Your task is to copy each line of the material that holds the word "Conditions".

▽

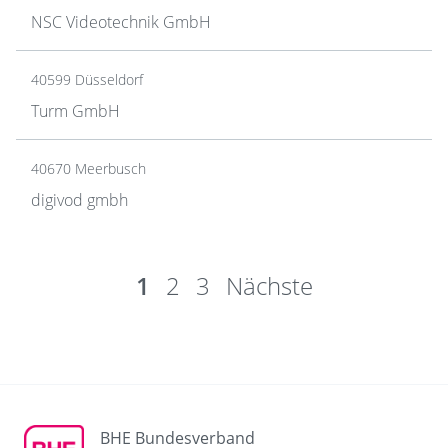
NSC Videotechnik GmbH
40599 Düsseldorf
Turm GmbH
40670 Meerbusch
digivod gmbh
1
2
3
Nächste
BHE Bundesverband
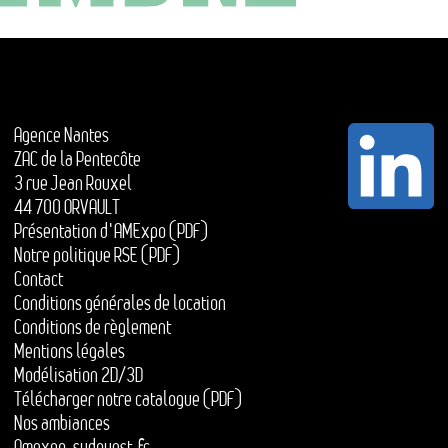
Agence Nantes
ZAC de la Pentecôte
3 rue Jean Rouxel
44 700 ORVAULT
Présentation d'AMExpo (PDF)
Notre politique RSE (PDF)
Contact
Conditions générales de location
Conditions de règlement
Mentions légales
Modélisation 2D/3D
Télécharger notre catalogue (PDF)
Nos ambiances
Amexpo-sudouest.fr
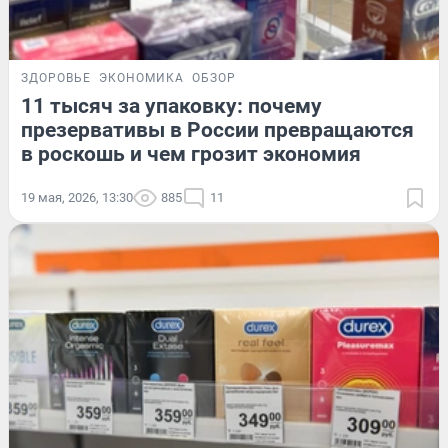
ЗДОРОВЬЕ
ЭКОНОМИКА
ОБЗОР
11 тысяч за упаковку: почему
презервативы в России превращаются
в роскошь и чем грозит экономия
19 мая, 2026, 13:30
885
11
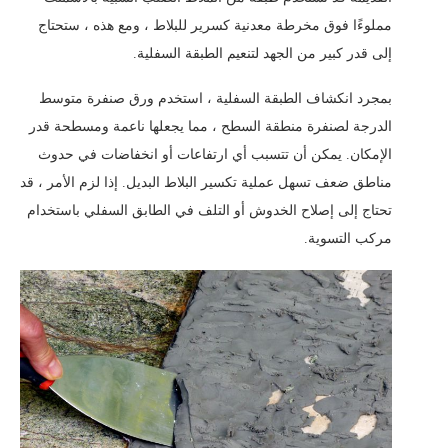
مملوءًا فوق مخرطة معدنية كسرير للبلاط ، ومع هذه ، ستحتاج
إلى قدر كبير من الجهد لتنعيم الطبقة السفلية.
بمجرد انكشاف الطبقة السفلية ، استخدم ورق صنفرة متوسط ​​
الدرجة لصنفرة منطقة السطح ، مما يجعلها ناعمة ومسطحة قدر
الإمكان. يمكن أن تتسبب أي ارتفاعات أو انخفاضات في حدوث
مناطق ضعف تسهل عملية تكسير البلاط البديل. إذا لزم الأمر ، قد
تحتاج إلى إصلاح الخدوش أو التلف في الطابق السفلي باستخدام
مركب التسوية.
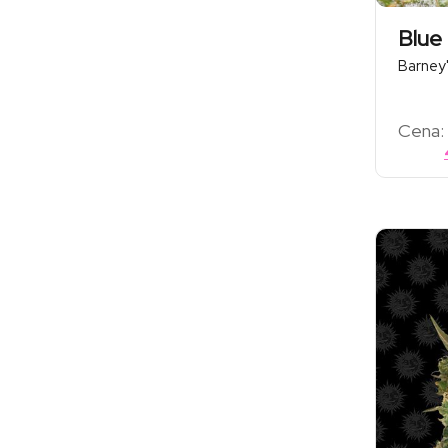
Blue
Barney
Cena:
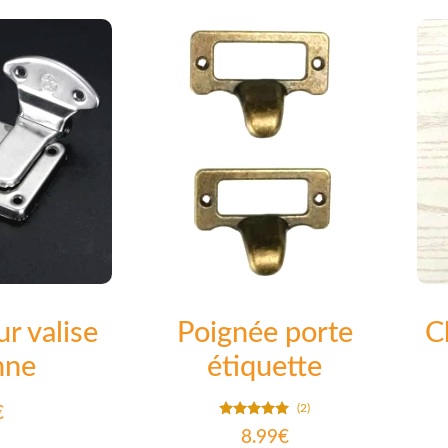
r valise
Poignée porte
C
nne
étiquette
(2)
€
Note
8.99
€
5.00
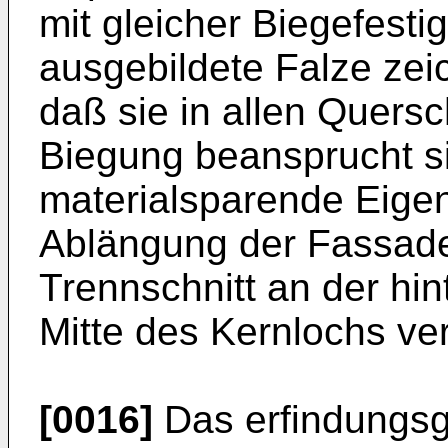
mit gleicher Biegefesti
ausgebildete Falze zei
daß sie in allen Quers
Biegung beansprucht si
materialsparende Eigen
Ablängung der Fassade
Trennschnitt an der hin
Mitte des Kernlochs ver
[0016]
Das erfindungs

△

## Reply
Conditions générales de location
Conditions de règlement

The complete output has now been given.